** Opening DOCUMENT TEXT block **
Abandoned as a toddler on the streets of Calcutta, Irani's future was bleak until an Australian couple decided to adopt her. Jordan Baker charts the bureaucratic nightmare that almost destroyed a little girl's chance of a new life.
Irani Bate's first years on earth will forever remain a mystery. No one knows anything of her parents, her siblings, or even the year of her birth.
The time Irani officially appeared was when the little girl, then aged around three, arrived at a halfway house in Calcutta on February 7, 2008, caked with dirt, wheezing from bronchitis and riddled with scabies.
"Her past could have been anything," says Jacqui Bate, the woman who would later volunteer to be Irani's mother. "Her parents could have died. All we know is that no one ever claimed her."
When Darren and Jacqui Bate, a childless couple from the Brisbane Valley, heard the story of the little orphan with the "sad, sad eyes", they knew she was the child they wanted to adopt.
They felt they could give her the love and security she had never known, and had the support of family, friends and adoption agencies in Queensland and India.
The only hurdle was the Australian government's inexplicable refusal to allow Irani into the country.
The Bates knew the process of adopting a child from overseas would be slow and frustrating, as it has been for so many Australian couples.
Yet they lived a new kind of nightmare — one caused by bureaucratic insistence that even though Australia accepts the poor, the sick and the elderly, it did not want this little girl.
At the best of times, overseas adoption is daunting. Welcoming a child from another country and culture, especially an older one, means taking on challenges and responsibilities beyond those of other parents.
Then there is the gruelling application process itself; after the introductory seminar, the couple must compile a dossier that describes their whole lives, detailing their most intimate thoughts and feelings — their religious beliefs, how they met, their employment histories and family relationships.
They are assessed in a series of interviews. Then the case worker's report, coupled with bank statements, police checks and marriage certificates, plus signed statements from appointed guardians in the event of their death, are sent to one of eight approved agencies in India.
The Bates did all this and then they waited. And waited. And waited.
When they did not hear back, the case worker suggested they consider a "special needs" child, a category covering everyone from children with HIV to sibling groups.
Given Darren's experience as a teacher's aide at a school for troubled children and his many colleagues willing to support them, the Bates felt best able to handle a child with emotional or behavioural needs.
Less than a month later, they were invited to read a file on a little girl. She was a pretty thing, with big, beguiling eyes, but her details were confusing.
There was nothing known of her life before she arrived at the orphanage three years ago. Orphanage workers didn't even know how old she was and guessed between three and six.
The main concern for the Bates was an IQ test that put Irani's score at a low 53. Yet when Darren consulted the child psychiatrists he worked with, they said the test was obsolete; it was designed for older people and was incapable of assessing a child like Irani. Moreover, traumatised children are often wrongly diagnosed as having lower intelligence.
** Closing DOCUMENT TEXT block **
*WHAT YOU WILL DO*.
• A. According to the article on Irani's adoption, what items are sent to one of the approved agencies in India? List all of them.
• B. In the article on Irani's adoption, on what date did Irani arrive at the halfway house in Calcutta?
• C. Carry on the article about Irani's adoption from its last sentence.
None of the material is needed here.
** Opening GIVEN ENTRIES block **
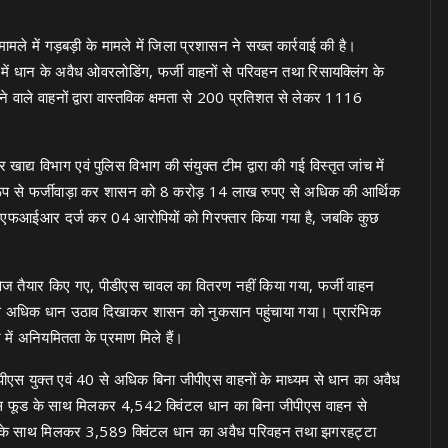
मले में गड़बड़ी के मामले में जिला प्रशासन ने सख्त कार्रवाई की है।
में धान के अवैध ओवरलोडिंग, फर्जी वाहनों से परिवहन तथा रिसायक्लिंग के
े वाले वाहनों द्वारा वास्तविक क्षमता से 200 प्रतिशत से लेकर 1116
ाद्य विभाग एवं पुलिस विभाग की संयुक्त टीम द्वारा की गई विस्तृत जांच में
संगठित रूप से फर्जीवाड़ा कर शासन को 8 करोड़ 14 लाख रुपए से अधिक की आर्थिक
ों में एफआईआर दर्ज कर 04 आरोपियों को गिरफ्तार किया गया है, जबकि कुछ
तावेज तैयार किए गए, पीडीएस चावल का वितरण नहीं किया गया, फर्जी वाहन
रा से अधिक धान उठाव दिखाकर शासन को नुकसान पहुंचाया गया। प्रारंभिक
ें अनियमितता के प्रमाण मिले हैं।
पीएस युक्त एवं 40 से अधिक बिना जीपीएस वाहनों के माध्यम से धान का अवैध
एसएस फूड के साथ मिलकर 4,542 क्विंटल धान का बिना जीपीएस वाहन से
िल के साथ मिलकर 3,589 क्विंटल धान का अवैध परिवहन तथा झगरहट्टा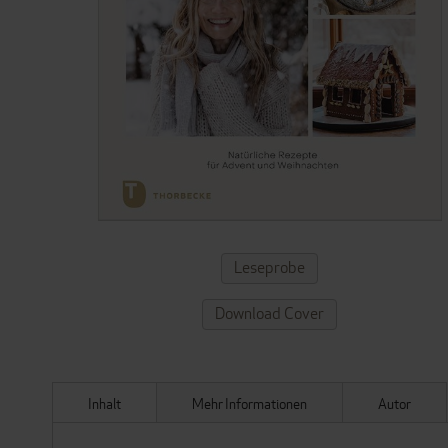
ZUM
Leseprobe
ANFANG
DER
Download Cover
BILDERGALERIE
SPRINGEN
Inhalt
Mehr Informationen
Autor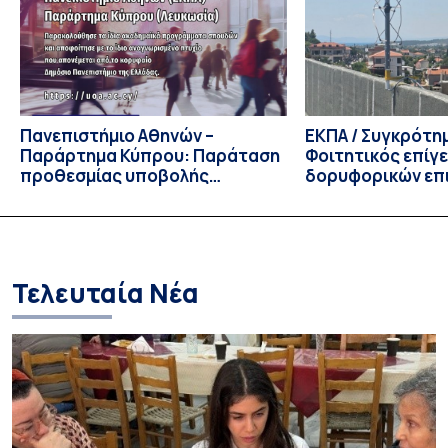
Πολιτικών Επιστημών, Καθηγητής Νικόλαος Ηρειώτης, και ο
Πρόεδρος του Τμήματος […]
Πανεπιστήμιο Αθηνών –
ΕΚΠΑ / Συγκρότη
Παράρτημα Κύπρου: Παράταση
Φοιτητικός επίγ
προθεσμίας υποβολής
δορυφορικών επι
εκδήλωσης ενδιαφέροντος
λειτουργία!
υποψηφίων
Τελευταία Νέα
** Closing GIVEN ENTRIES block **
** Opening GIVEN ENTRIES block **
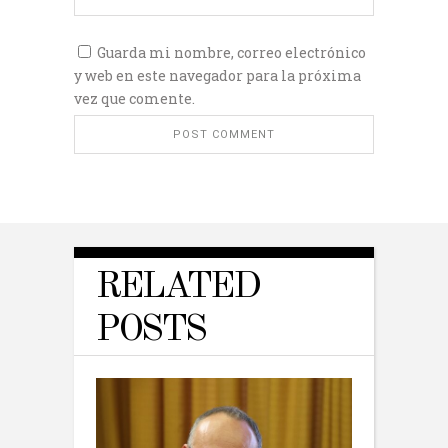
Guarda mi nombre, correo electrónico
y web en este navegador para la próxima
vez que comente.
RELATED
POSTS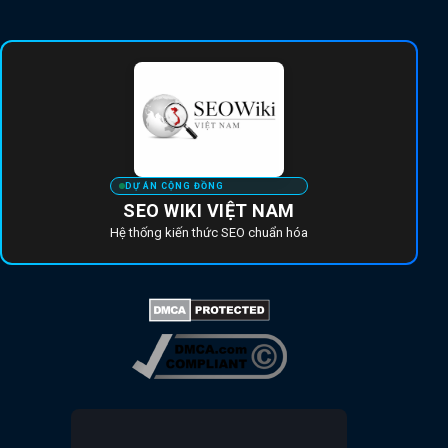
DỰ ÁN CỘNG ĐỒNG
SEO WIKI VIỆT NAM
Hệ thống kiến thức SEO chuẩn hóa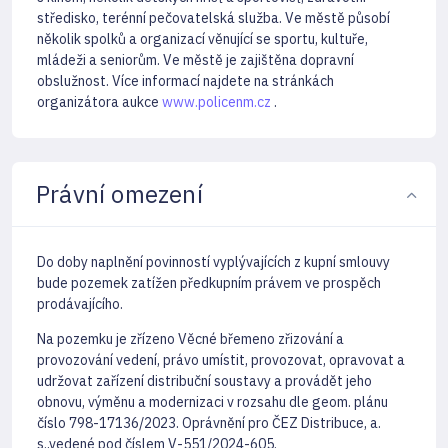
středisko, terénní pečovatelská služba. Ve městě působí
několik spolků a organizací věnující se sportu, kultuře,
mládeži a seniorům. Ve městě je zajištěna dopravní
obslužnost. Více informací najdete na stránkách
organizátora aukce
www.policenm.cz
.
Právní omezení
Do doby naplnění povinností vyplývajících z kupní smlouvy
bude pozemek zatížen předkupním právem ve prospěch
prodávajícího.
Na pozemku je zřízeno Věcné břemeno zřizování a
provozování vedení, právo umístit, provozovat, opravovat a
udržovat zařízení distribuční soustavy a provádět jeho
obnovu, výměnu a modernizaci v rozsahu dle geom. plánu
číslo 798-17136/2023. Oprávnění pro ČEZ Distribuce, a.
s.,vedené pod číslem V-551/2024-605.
** Closing GIVEN ENTRIES block **
** Opening GIVEN ENTRIES block **
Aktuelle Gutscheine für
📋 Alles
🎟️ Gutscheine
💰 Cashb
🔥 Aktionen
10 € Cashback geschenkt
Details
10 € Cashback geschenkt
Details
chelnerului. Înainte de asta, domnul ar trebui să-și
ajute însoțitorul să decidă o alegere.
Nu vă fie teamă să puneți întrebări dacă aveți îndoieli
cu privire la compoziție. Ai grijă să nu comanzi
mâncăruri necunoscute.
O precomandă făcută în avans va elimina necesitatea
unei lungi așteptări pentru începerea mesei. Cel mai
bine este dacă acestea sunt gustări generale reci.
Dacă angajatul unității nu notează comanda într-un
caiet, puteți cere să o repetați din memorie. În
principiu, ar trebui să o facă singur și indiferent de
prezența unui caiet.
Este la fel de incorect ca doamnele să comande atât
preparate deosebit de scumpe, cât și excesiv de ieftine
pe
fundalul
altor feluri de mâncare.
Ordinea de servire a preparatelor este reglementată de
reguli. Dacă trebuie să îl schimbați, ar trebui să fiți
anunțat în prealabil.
** Closing GIVEN ENTRIES block **
*EXERCISE ANSWERS*.
• A.
- The case worker's report
- Bank statements
- Police checks
- Marriage certificates
- Signed statements from appointed guardians in the event of the couple's death

• B. She arrived on February 7, 2008.

• C.
Darren and Jacqui decided to proceed. With the support of Queensland and Indian authorities, they sent off their final application. The adoption was approved.
The Bates booked their flights to Calcutta for May 15 last year. At the end of April, the phone rang. While the adoption was approved, the Immigration Department had refused Irani an entry visa.
Using the assessments of Irani when she had first arrived at the orphanage, the Medical Officer of the Commonwealth deemed she might one day struggle to hold a job, rely too heavily on community services, or perhaps need 24-hour care. She had the potential to cost taxpayers $1.2 million, he ruled.
The Bates were left in the painful situation of having the adoption legally recognised by India, but being unable to bring their daughter into the country.
Yet adoption workers quietly alerted the Bates to another option, a loophole just opened by the Indian High Court. India can now issue a so-called certificate certifying that the adoption is fully recognised under the Hague Convention, which confers on a child the same rights as a biological child, including citizenship of the parents' country of birth.
The Bates applied for and received the certificate, the first non-Hindu Australian couple to do so. Australia is a Hague Convention signatory and therefore could not quibble. The Bates were able to apply for a visa without having to get clearance from the Commonwealth Medical Officer.
The Bates flew to India just before Christmas. Irani bonded with them almost immediately and photographs from their meeting show joy on all their faces. In January, they brought Irani home.
While they were away, the Migration Review Tribunal handed down its decision. It had found in favour of the Bates, saying specialists had found Irani to be intelligent, attentive and co-operative, and that there was "compelling evidence" that the little girl would not be a burden on Australian taxpayers.
This story has had a happy ending. Safe in the knowledge she is now welcome in Australia, Darren and Jacqui are embracing parenthood and Irani is settling into her new home.
"She's definitely a bright girl," says Darren. "She takes on new environments and challenges easily. She's running through the paddocks with her gumboots and little denim shorts on. She's a wonderful part of our life."